What the exercise asks: Reproduce word for word every line of the entries below, from the line containing "Berufsbezeichnung" through the final line, and nothing else.

Working data:
◆ ◆ ◆ ◆

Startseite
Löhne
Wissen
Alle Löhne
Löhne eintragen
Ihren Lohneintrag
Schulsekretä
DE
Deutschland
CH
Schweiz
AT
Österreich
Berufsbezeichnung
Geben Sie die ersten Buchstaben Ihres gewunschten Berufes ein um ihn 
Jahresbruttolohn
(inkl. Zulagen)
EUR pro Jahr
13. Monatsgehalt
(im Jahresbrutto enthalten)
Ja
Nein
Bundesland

◆ ◆ ◆ ◆

Written answer:
Berufsbezeichnung
Geben Sie die ersten Buchstaben Ihres gewunschten Berufes ein um ihn 
Jahresbruttolohn
(inkl. Zulagen)
EUR pro Jahr
13. Monatsgehalt
(im Jahresbrutto enthalten)
Ja
Nein
Bundesland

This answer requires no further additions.